PAGE TEXT »
'''

Torsten Curdt <tcurdt <at> apache.org> writes:

> > (BTW, this use case shows a different lifecycle for the handler and  
> > is another signal for removing lifecycle specific stuff from the handler  
> > interface.)
> 
> Well, to me it's a clear example why a
> lifecycle would make sense!

Of course, but it is a different lifecycle (reset on retrieving the errors) than
for the simple error counter I sent in the patch (reset on beginning a
compilation) or the loggers (no reset at all). If you don't want to ignore the
different lifecycles (by mapping them to one, don't know if it is really
possible) you have to address them all. And there are more conceivable than the
mentioned ones.

(copied from other thread:
http://marc.theaimsgroup.com/?l=jakarta-commons-dev&m=112475150924518&w=4)
> One of the problems I see here is that the compilers *does* need information
> like an error count. Removing it from the interface does sound clean in the
> first place ...but it clearly violates the KISS principle.

At the moment it is just the CompilingListener as far as I see. And it does not
even need a count, a boolean switch "error occured" would be sufficient. The use
case of Don also does not need a count, it just needs a container (probably a
list) for the compilation errors.

Let's come to cleanliness vs. KISS. Where does the removal of the counting stuff
violate KISS? The CompilingListener is the one to be informed about occured
errors. So why should it not be the one to reset the error counter when it is no
longer interested in the older errors, but wants to start next compilation
cycle? And why should it not register a CompilationProblemHandler that does
exactly that job? But if the CompilingListener registers the CPH and handles its
lifecycle there is no need to add the lifecycle methods to the interface. So
KISS is more about holding the interface clean and simple.

'''

EXCERPTED RECORDS »

'''

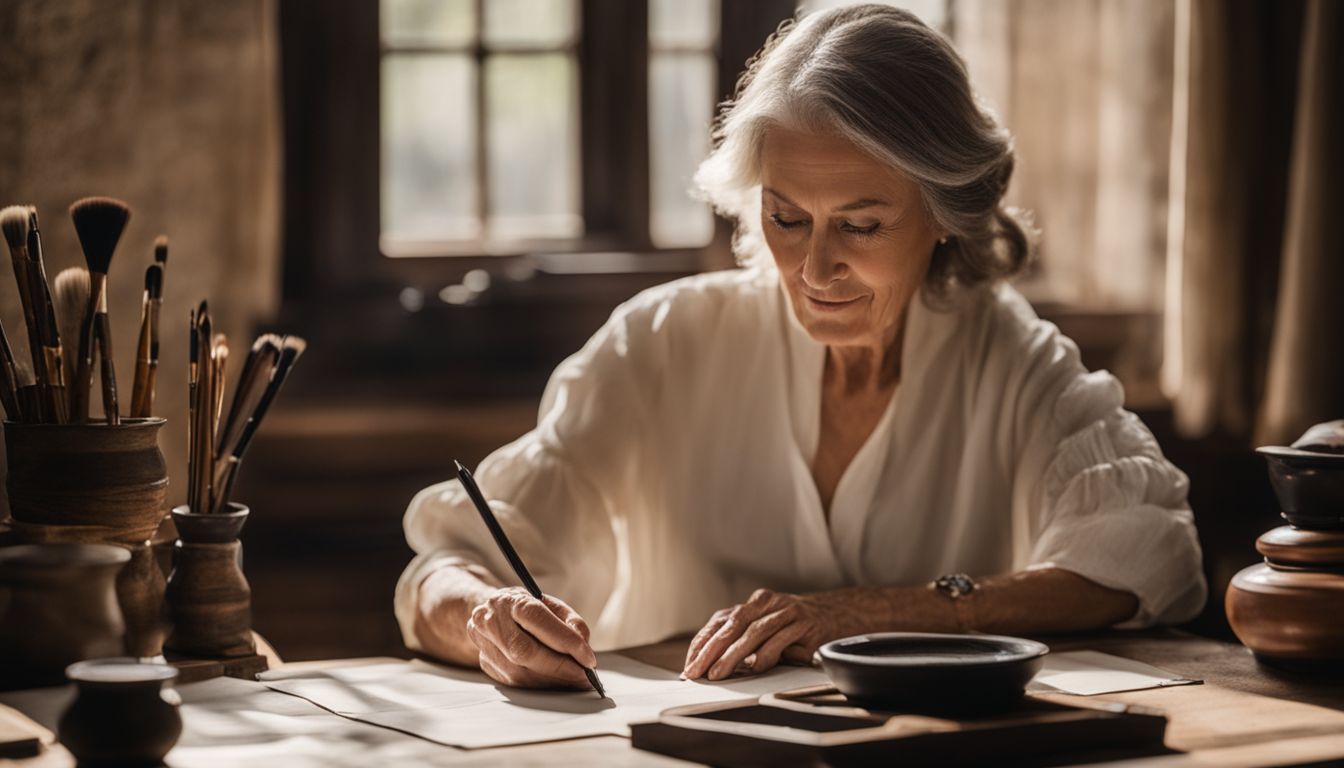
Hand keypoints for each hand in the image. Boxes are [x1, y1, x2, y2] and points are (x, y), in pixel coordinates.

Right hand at [465, 587, 597, 688]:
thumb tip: (583, 647)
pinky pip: (517, 682)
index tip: (588, 658)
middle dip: (560, 667)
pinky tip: (557, 682)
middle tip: (584, 676)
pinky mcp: (487, 665)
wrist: (492, 613)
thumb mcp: (550, 605)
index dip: (565, 641)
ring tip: (575, 681)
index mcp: (510, 600)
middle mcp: (491, 622)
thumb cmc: (526, 609)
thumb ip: (570, 621)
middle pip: (525, 651)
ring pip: (520, 673)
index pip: (537, 619)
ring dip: (552, 680)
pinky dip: (542, 684)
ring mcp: (485, 645)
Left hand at [682, 588, 847, 680]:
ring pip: (754, 632)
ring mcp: (788, 611)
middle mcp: (768, 603)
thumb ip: (744, 641)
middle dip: (711, 650)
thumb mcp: (767, 628)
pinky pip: (781, 640)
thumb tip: (710, 666)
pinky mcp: (806, 624)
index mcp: (754, 603)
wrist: (838, 614)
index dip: (703, 642)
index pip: (721, 620)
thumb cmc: (796, 627)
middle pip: (733, 624)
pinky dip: (767, 655)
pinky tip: (756, 668)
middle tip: (697, 671)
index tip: (690, 664)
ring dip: (733, 655)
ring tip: (719, 673)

'''

PROBLEM DETAILS »
Continue the mailing-list message about error counting and lifecycle methods in the compilation problem handler interface, starting after its last sentence.

EXERCISE RESULT »
> > For the integration into web frameworks: Do you need the  
> > CompilingClassLoader?
> > Isn't the Compiler sufficient? At least for XSP in Cocoon the  
> > reload is handled
> > by Cocoon.
> 
> Which is actually bad bad bad!
> We had major problems with that.
> 
> The lastmodified check is a big
> performance bottleneck. If you
> go for a synchronous check you
> would have to check it on every
> request.
> 
> We worked around that by caching
> it for a certain amount of time.
> Beforehand XSP pages did just not scale.
> 
> An asynchronous approach will
> help with the SoC and scaleability.
> 
> ...implementation that with XSP
> turned out to be no piece of cake
> and noone ended up doing it.
> IIRC there was a discussion with
> Berin long long(!) time ago.

Probably before my time ;-) Ok, I see your point. But XSP actually works still
synchron, doesn't it? Do you want to switch it? Or are your integration efforts
more about the general CompilingClassLoader and javaflow stuff?